Really one of our computers has a HP Cd-Burner with SP2 and it runs just fine, but you could just be talking about dvd/cd so 

I found HP driver pages to be pretty easy if you know your exact model number and crap like that


----------



## RRouuselot (Feb 20, 2005)

AnimEdge said:
			
		

> Really one of our computers has a HP Cd-Burner with SP2 and it runs just fine, but you could just be talking about dvd/cd so
> 
> I found HP driver pages to be pretty easy if you know your exact model number and crap like that


 They work fine if you installed the DVD/CD stuff before you down load SP2. 
 For the drivers for my PC and several others there was a big warning about drivers SP2 and downloading the drivers.


----------



## Chronuss (Feb 20, 2005)

RRouuselot said:
			
		

> They work fine if you installed the DVD/CD stuff before you down load SP2.
> For the drivers for my PC and several others there was a big warning about drivers SP2 and downloading the drivers.

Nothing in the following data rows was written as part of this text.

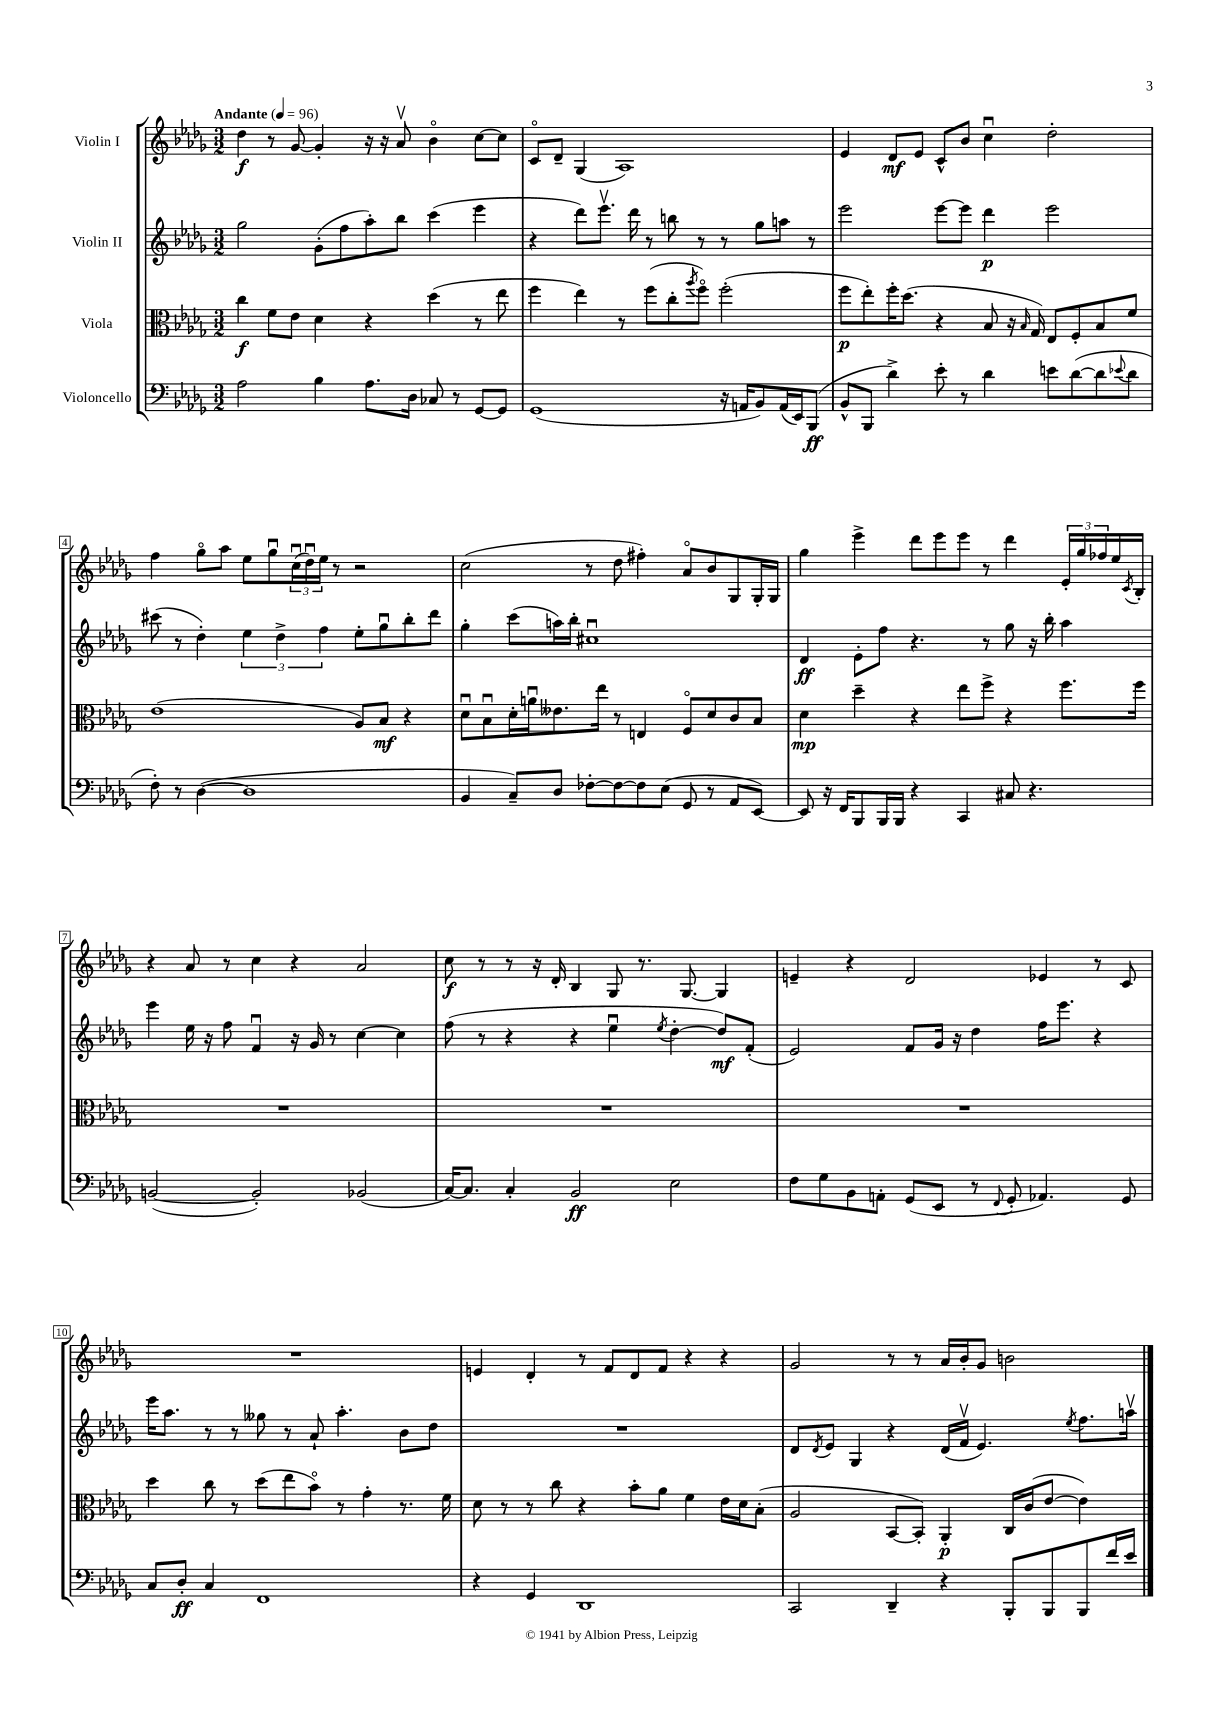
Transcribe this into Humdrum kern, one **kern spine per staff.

**kern	**kern	**kern	**kern
*staff4	*staff3	*staff2	*staff1
*clefF4	*clefC3	*clefG2	*clefG2
*k[b-e-a-d-g-]	*k[b-e-a-d-g-]	*k[b-e-a-d-g-]	*k[b-e-a-d-g-]
*M3/2	*M3/2	*M3/2	*M3/2
*MM96	*MM96	*MM96	*MM96
2A-	4cc	2gg-	4dd-
.	8f	.	8r
.	8e-	.	[8g-
4B-	4d-	(8g-'	4g-']
.	.	8ff	.
8.A-	4r	8aa-')	16r
.	.	.	16r
.	.	8bb-	8a-v
16D-	.	.	.
8C-	(4dd-	(4ccc	4b-o
8r	.	.	.
[8GG-	8r	4eee-	[8cc
8GG-]	8ee-	.	8cc]
=	=	=	=
(1GG-	4ff	4r	8co
.	.	.	8d-~
.	4ee-)	8ddd-)	(4G-
.	.	8.eee-v	.
.	8r	.	1A-)
.	.	16ddd-	.
.	(8ff	8r	.
.	8cc'	8bb	.
.	8qaa-	.	.
.	8ffo)	8r	.
16r	(2ff'	8r	.
16AA	.	.	.
8BB-)	.	8gg-	.
(16AA	.	8aa	.
16EE-)	.	.	.
(8BBB-	.	8r	.
=	=	=	=
8BB-^^	8ff	2eee-	4e-
8BBB-	8ee-')	.	.
4d-^)	16ff'	.	8d-
.	(8.dd-	.	.
.	.	.	8e-
8e-'	4r	[8eee-	8c^^
8r	.	8eee-]	8b-
4d-	8B-	4ddd-	4ccu
.	16r	.	.
.	16qqB-	.	.
.	16G-)	.	.
8e	8E-	2eee-	2dd-'
([8d-	8F'	.	.
8d-]	8B-	.	.
8qqe-	.	.	.
8d-	8f	.	.
=	=	=	=
8F')	(1e-	(8ccc#	4ff
8r	.	8r	.
([4D-	.	4dd-')	8gg-o
.	.	.	8aa-
1D-]	.	6ee-	8ee-
.	.	.	8gg-u
.	.	6dd-^	.
.	.	.	(24ccu
.	.	.	24dd-u)
.	.	6ff	24ee-
.	.	.	8r
.	8A-)	8ee-'	2r
.	8B-	8gg-u	.
.	4r	8bb-'	.
.	.	8ddd-	.
=	=	=	=
4BB-	8d-u	4gg-'	(2cc
.	8B-u	.	.
8C~)	16d-'	(8ccc	.
.	16au	.	.
8D-	8.e--	16aa)	.
.	.	16bb-'	.
[8F-'	.	1cc#u	8r
.	16ee-	.	.
8F-_	8r	.	8dd-
8F-]	4E	.	4ff#')
(8E-	.	.	.
8GG-	8Fo	.	8a-o
8r	8d-	.	8b-
8AA-	8c	.	8G-
[8EE-)	8B-	.	16G-'
.	.	.	16G-
=	=	=	=
8EE-]	4d-	4d-	4gg-
16r	.	.	.
16FF	.	.	.
8BBB-	4dd-~	8e-'	4eee-^
16BBB-	.	8ff	.
16BBB-	.	.	.
4r	4r	4.r	8ddd-
.	.	.	8eee-
4CC	8ee-	.	8eee-
.	8ff^	8r	8r
8C#	4r	8gg-	4ddd-
4.r	.	16r	.
.	.	16bb-'	.
.	8.ff	4aa-	24e-'
.	.	.	24gg-
.	.	.	24ff-
.	.	.	16ee-
.	.	.	8qc
.	16ff	.	16B-'
=	=	=	=
([2BB	1.r	4eee-	4r
.	.	16ee-	8a-
.	.	16r	.
.	.	8ff	8r
2BB'])	.	4fu	4cc
.	.	16r	4r
.	.	16g-	.
.	.	8r	.
(2BB-	.	[4cc	2a-
.	.	4cc]	.
=	=	=	=
[16C)	1.r	(8ff	8cc
8.C]	.	.	.
.	.	8r	8r
4C'	.	4r	8r
.	.	.	16r
.	.	.	16d-'
2BB-	.	4r	4B-
.	.	4ee-u	8G-
.	.	.	8.r
.	.	8qee-	.
2E-	.	[4dd-'	.
.	.	.	[8.G-
.	.	8dd-])	4G-]
.	.	(8f'	.
=	=	=	=
8F	1.r	2e-)	4e~
8G-	.	.	.
8BB-	.	.	4r
8AA'	.	.	.
(8GG-	.	8f	2d-
8EE-	.	16g-	.
.	.	16r	.
8r	.	4dd-	.
8qqFF	.	.	.
8GG-'	.	.	.
4.AA-)	.	16ff	4e-
.	.	8.eee-	.
.	.	4r	8r
8GG-	.	.	8c
=	=	=	=
8C	4dd-	16eee-	1.r
.	.	8.aa-	.
8D-'	.	.	.
4C	8cc	8r	.
.	8r	8r	.
1FF	(8dd-	8gg--	.
.	8ee-	8r	.
.	8b-o)	8a-`	.
.	8r	4.aa-'	.
.	4g-'	.	.
.	8.r	8b-	.
.	.	8dd-	.
.	16f	.	.
=	=	=	=
4r	8d-	1.r	4e
.	8r	.	.
4GG-	8r	.	4d-'
.	8cc	.	.
1DD-	4r	.	8r
.	.	.	8f
.	8b-'	.	8d-
.	8a-	.	8f
.	4f	.	4r
.	16e-	.	4r
.	16d-	.	.
.	(8B-'	.	.
=	=	=	=
2CC	2A-	8d-	2g-
.	.	8qd-	.
.	.	8e-	.
.	.	4G-	.
4DD-~	[8BB-	4r	8r
.	8BB-'])	.	8r
4r	4AA-'	(16d-	16a-
.	.	16fv	16b-'
.	.	4.e-)	8g-
8BBB-'	16C	.	2b
.	(16c	.	.
8BBB-	[8e-	.	.
.	.	8qee-	.
8BBB-	4e-])	8.ff	.
16f	.	.	.
16e-	.	16aav	.
==	==	==	==
*-	*-	*-	*-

SP2 for what...XP Home or Pro?  I run Win2K Pro.


----------



## 8253 (Feb 21, 2005)

If nothing else, try a generic driver.  For some reason this works sometimes when the original driver will not work.


----------



## Kreth (Mar 4, 2005)

Along with drivers, you may need to update the firmware for your drive. If you try this, make sure you follow the instructions very carefully. You can render your drive completely unusable if you're not careful...

Jeff


----------